Predictive analytics and risk stratification models help care teams to intervene sooner, thereby improving and optimizing resource utilization at the population level. AI-powered clinical decision support systems provide real-time insights during care, reducing cognitive load on physicians and promoting more consistent, evidence-based decisions. “These technologies will continue to become extremely smart, not only in terms of speed, in terms of accuracy and in terms of their predictions,” said Dadlani.

Digital tools also support more personalized care pathways. AI can tailor monitoring plans, send alerts for preventive screenings, and flag missed follow-ups, helping patients stay engaged in their care.13,14 In diagnostics, AI accelerates imaging analysis, reduces diagnostic errors, and supports point-of-care and at-home testing. By automating routine tasks such as documentation and triage, AI also frees up providers to focus on the complex or high-value patient needs.
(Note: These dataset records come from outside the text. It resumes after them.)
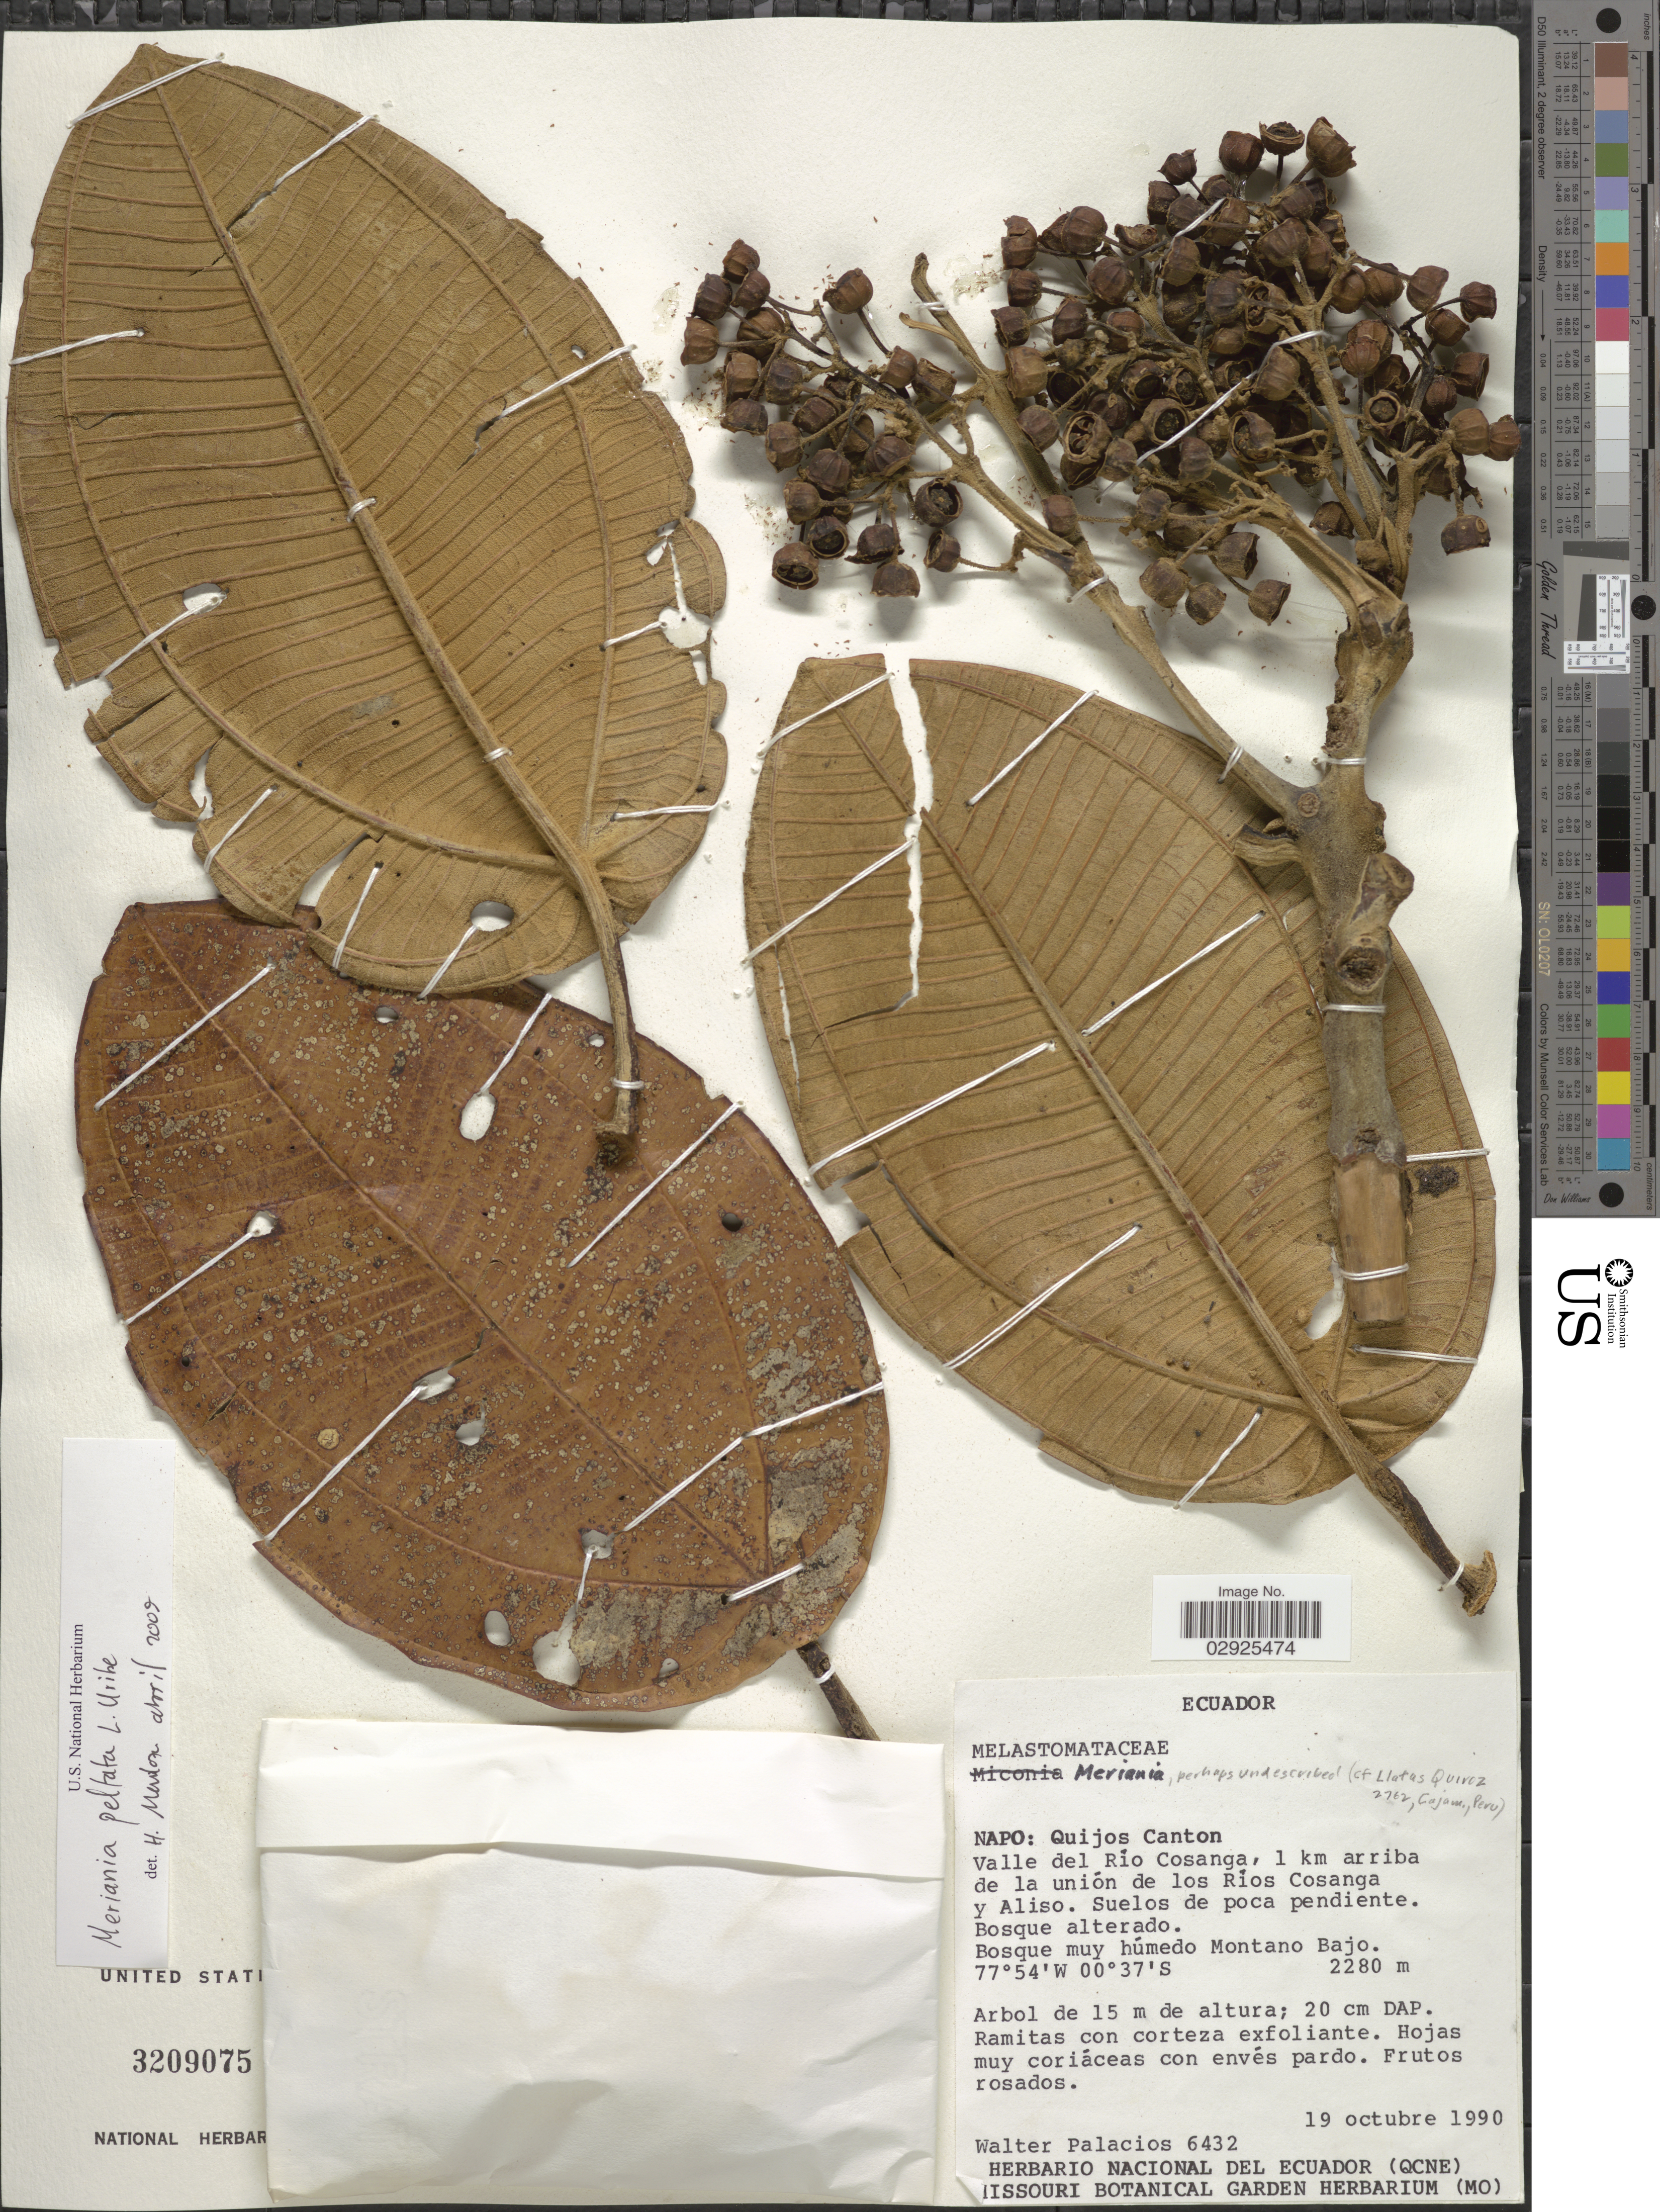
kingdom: Plantae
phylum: Tracheophyta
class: Magnoliopsida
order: Myrtales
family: Melastomataceae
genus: Meriania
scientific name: Meriania peltata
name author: L. Uribe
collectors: W. Palacios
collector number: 6432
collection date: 1990-10-19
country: Ecuador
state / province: Napo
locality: Napo: Quijos Canton, Valle del Río Cosanga, 1 km arriba de la unión de los Ríos Cosanga y Aliso.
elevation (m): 2280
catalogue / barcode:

According to Dadlani, to successfully deploy and scale AI, healthcare organizations must manage key enablers:

• Robust digital infrastructure and system interoperability
• Strong governance frameworks
• Effective management and clinician training
• Sustainable funding models that support long-term integration

Finally, security and compliance should be embedded into AI solutions from the start and not treated as an afterthought. This ensures safe, scalable, and responsible innovation as healthcare moves into its digital future. “Cybersecurity and data privacy are at the core, at the heart of these initiatives,” concluded Dadlani.

AI and digital tools are transforming healthcare by enabling earlier detection, more personalized care, and smarter resource allocation. Realizing this potential requires strong infrastructure, responsible implementation, and collaboration across the healthcare ecosystem. As experts emphasized, now is the time for healthcare organizations to start integrating early disease detection with AI into clinical workflows to improve care and reduce costs.